Local TV journalist gunned down in north, motive almost certainly linked to work
Organisation:
Reporters Without Borders condemns the murder of Héctor Francisco Medina Polanco, 35, the host of a news programme on provincial TV station Omega Visión, who died in a hospital in the northern city of San Pedro Sula yesterday from the gunshot injuries he had received the day before.
Medina was shot twice in the chest and once in the arm by two men on a motorcycle who followed him to his home in Morazán, a town outside the nearby city of El Progreso. He was almost certainly killed in connection with his work as a journalist. In his TV programme, he often criticized irregularities in the Morazán municipal government and referred to land disputes involving the region’s cattle farmers.
The serious reprisals to which Honduran journalists are exposed when they dare to cover disputes over the use of farm land have been highlighted of late by the persecution of community radio stations Radio Faluma Bimetu (Radio Coco Dulce) and La Voz de Zacate Grande.
Medina had received threats as a result of the views he had expressed on agricultural issues. On 3 May (World Press Freedom Day), Reporters Without Borders added the powerful Honduran businessman landowner Miguel Facussé Barjum to its list of “Predators of Press Freedom.”
“It will be hard to celebrate National Day of the Journalist on 25 May if the persecution of community radio stations and news media opposed to the June 2009 coup d’état continues at the same frenetic pace, especially in the San Pedro Sula region, where there have been several cases in recent days,” Reporters Without Borders said.

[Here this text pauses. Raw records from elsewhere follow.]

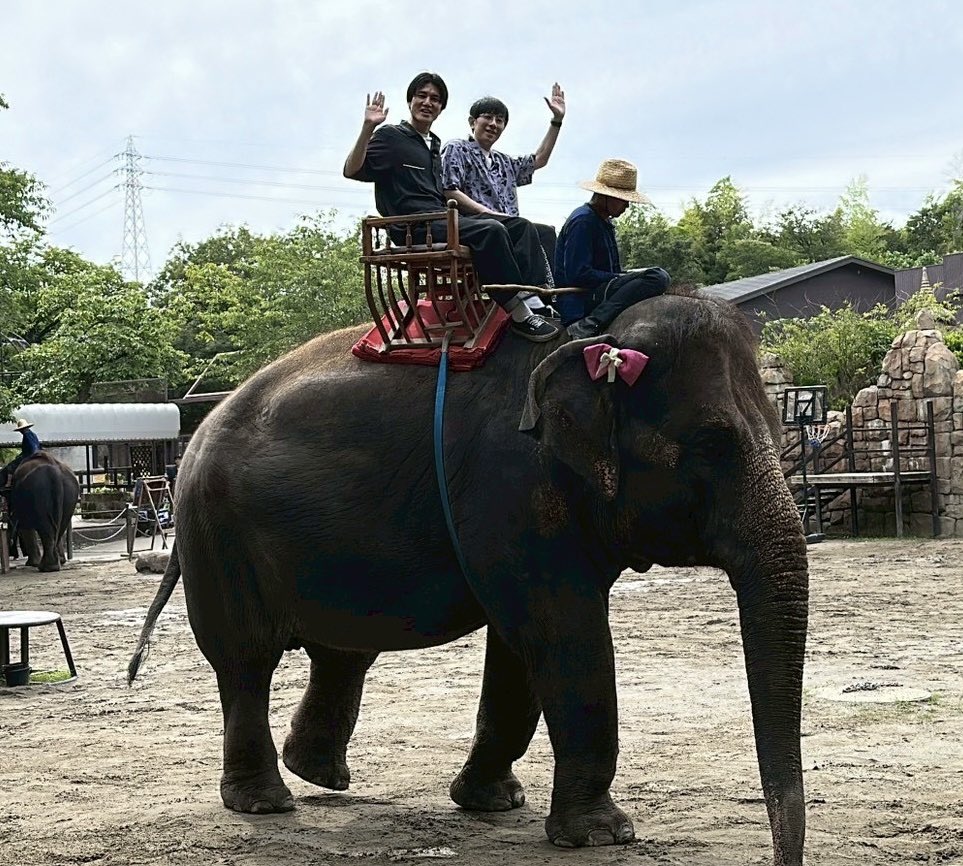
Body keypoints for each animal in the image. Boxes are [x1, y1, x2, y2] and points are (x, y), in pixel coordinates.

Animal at [129, 290, 809, 865]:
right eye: (712, 444)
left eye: (780, 435)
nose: (783, 858)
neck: (593, 336)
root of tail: (194, 435)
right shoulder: (509, 486)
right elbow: (563, 632)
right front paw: (602, 836)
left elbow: (521, 646)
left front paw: (494, 802)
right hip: (217, 535)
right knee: (245, 661)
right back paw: (265, 802)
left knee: (343, 650)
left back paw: (319, 776)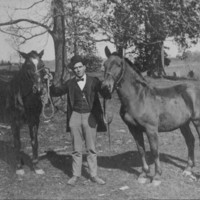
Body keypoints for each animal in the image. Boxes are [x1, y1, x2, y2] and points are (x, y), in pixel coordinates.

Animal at [101, 46, 200, 186]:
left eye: (119, 65)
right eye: (104, 64)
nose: (105, 87)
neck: (138, 98)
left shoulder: (151, 129)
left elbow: (154, 151)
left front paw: (157, 177)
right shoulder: (134, 129)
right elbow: (141, 150)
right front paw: (143, 175)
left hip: (197, 122)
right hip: (184, 124)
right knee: (190, 141)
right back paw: (187, 170)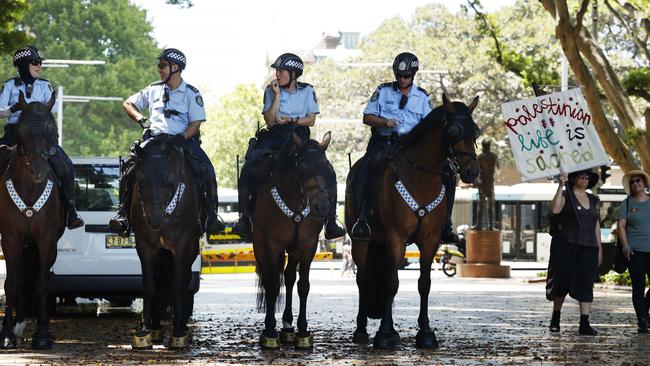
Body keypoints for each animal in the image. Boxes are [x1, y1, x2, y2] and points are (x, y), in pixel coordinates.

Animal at [128, 134, 200, 348]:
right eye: (141, 179)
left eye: (170, 180)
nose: (155, 219)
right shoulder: (145, 246)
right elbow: (149, 286)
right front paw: (144, 331)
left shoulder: (182, 245)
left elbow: (177, 285)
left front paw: (178, 333)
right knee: (160, 282)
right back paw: (157, 327)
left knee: (182, 282)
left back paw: (181, 325)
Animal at [253, 133, 332, 350]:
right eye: (303, 166)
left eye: (326, 166)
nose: (322, 206)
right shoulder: (271, 244)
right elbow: (272, 285)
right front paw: (269, 331)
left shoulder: (307, 244)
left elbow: (302, 285)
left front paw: (303, 331)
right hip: (260, 247)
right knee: (270, 279)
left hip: (293, 250)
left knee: (288, 278)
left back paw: (288, 326)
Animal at [344, 93, 480, 348]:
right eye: (454, 131)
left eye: (476, 131)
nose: (472, 172)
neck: (421, 179)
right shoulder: (396, 238)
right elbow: (391, 283)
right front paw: (383, 334)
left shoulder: (430, 241)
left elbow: (423, 284)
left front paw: (425, 331)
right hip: (361, 241)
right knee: (363, 278)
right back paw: (362, 330)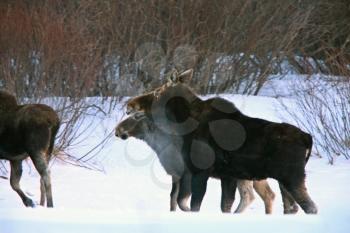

“The rule of law continues to disintegrate. We are still awaiting results in the investigations into the 10 murders of journalists last year (in three of which there was a probable or proven link to the victim’s work). We hope it will not be the same with the investigation into this murder.
“While offering our condolences to Medina’s family and colleagues, we would like to issue a reminder of the three challenges Honduras must address: the fight against impunity for the murders of journalists and human rights activists, an overhaul of broadcasting and telecommunications legislation, and rendering justice in a transparent manner for the most serious abuses since the coup d’état.”
Reporters Without Borders added: “Honduras should not be readmitted to the Organization of American States (from which it was suspended after the coup), without offering anything at all in return.”